Jonas-
Being an owner of TWO B's, several WDs, WCs, and D17... and a Kubota BX, and a homemade loader based on the 'wide frame' IH Cub Cadet, I'll make the following recommendations:
The B is a wonderful little chore tractor, but NOT for a loader... exactly for the reasons above.
The WC, WD, and WD45 would be better, the D17 is best... but...
If you want a serious tool, you'll want the following:
Full hydraulic in both directions (Meaning, no 'trip bucket', and no 'single acting' cylinders... you want to be able to curl the bucket to any angle, and to be able to apply downforce, as well as lift).
Full 'live' hydraulics... meaning... if the engine is running, you've got hydraulic power that is NOT interrupted by shifting and clutching
Hydrostatic drive, from a foot treadle. Operating a loader means constant direction changes... and gear slinging and clutching take up a foot, and a hand, and lots of energy and repetetive motion. A foot treadle that controls speed and direction RULES!
Full hydraulic power steering, with the steering ram attached to the AXLE, not the frame, and no funky linkages between the frame and a steering knuckle. When the steering cylinders act directly on the knuckles, slop between the frame and axle pivot, and any other linkages, does not exist, so steering is MUCH more responsive.
Lots of rearend ballast. Figure out how much you'll need, and add more, and leave capacity for more.
Driven front axle. ONLY engage it when you're in DIRE straits, because you would otherwise find yourself doing things that HIDE from you the warning signs of impending danger... like driving around with too heavy a load, way up high.
NO DIFFERENTIAL LOCK. Get independant right-left brakes INSTEAD. Diff lock, particularly with lots of counterweight, puts the differential under massive stress when you're making a turn... and the mechanisms (when mechanical) will frequently stay stuck in 'lock'. In the case of the BX-series, the locking pins (hardened steel) fracture, and send chunks into the bottom of the transaxle, which are then shoved through the aluminum casting, and joined on the ground, with all your hydrostatic fluid.

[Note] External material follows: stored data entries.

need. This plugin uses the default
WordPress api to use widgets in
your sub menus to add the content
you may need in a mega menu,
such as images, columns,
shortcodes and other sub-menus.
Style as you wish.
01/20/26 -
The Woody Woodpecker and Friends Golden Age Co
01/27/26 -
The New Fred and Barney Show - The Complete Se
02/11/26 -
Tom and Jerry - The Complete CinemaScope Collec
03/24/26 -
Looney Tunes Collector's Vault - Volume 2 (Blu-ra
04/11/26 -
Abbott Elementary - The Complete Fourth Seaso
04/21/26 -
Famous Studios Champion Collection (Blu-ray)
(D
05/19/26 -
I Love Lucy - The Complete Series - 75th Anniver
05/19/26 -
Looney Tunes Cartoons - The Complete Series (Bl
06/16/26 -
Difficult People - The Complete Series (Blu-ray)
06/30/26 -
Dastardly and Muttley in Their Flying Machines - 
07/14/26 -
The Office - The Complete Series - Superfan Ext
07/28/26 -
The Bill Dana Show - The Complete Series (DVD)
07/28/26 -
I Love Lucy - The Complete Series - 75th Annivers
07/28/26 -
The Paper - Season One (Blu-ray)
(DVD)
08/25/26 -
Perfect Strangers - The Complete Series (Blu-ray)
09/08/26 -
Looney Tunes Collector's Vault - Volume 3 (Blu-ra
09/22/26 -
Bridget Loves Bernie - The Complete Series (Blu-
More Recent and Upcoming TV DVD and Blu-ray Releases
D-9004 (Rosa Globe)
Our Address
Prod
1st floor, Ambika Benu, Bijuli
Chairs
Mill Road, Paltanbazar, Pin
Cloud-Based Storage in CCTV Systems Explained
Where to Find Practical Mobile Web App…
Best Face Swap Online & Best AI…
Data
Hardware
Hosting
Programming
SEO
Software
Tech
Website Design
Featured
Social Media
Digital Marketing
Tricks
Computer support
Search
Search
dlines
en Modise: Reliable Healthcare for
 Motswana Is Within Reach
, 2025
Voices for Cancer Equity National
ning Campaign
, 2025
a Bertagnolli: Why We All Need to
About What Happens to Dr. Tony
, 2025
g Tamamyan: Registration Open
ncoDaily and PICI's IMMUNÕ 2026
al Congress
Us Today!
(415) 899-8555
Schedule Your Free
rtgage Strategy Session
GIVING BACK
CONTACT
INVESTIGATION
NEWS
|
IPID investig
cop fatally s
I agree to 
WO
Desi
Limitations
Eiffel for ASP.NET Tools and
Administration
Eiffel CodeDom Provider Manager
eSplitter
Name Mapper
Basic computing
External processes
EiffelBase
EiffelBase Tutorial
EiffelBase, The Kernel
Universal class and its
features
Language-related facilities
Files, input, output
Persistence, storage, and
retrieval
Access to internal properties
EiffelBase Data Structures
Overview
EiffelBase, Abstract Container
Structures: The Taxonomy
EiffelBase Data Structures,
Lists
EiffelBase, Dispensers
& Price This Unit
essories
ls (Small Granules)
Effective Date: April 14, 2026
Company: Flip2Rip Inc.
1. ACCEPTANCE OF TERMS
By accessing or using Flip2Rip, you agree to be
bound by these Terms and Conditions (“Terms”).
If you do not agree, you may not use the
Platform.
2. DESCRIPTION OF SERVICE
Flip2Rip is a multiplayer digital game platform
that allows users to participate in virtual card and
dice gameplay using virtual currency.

In contrast, separate right-left brakes will allow you to 'manage' wheelslip AND improve steering, without putting expensive hard-parts at risk.
A weight box that hangs on the 3 point, has lots of weight in the bottom, and a covered tray for tools in the top, and hooks on the sides for chains. You'll need long and short chains.
ROPS, with forward and rear-facing LED floodlights. A removable canopy, and removable clear curtains that hang down to waist level, is great in winter wind...
Tire chains, that easily attach even with wheel weights in place. Yes, you'll have wheel weights. Probably Beet Juice in the tires, too. Did I mention weight?
Foam fill the front tires. You don't have to initially, but eventually, you'll want to. Flat steer tires on a loader, particularly in the winter, or in mud... really suck...
Don't drill or torch holes in the bucket, but DO weld three chain-hooks to the top edge stiffening-brace... one on each end, and one on the middle. If you don't know why, you'll learn fast! ;-)
If you get one that is small enough to be trailerable, get a dump trailer big enough to drive it in, and curl the bucket around the front (to hold it in place), and still close and lock the gate. Make sure the trailer, and tow vehicle have capacity to handle it.
Once you have a good utility tractor with loader, and a dump trailer and truck, you will be able to accomplish things you couldn't DREAM of, and you'll be able to do it FAST... and you won't regret it for a minute!!! 
------------- Ten Amendments, Ten Commandments, and one Golden Rule solve most every problem. Citrus hand-cleaner with Pumice does the rest.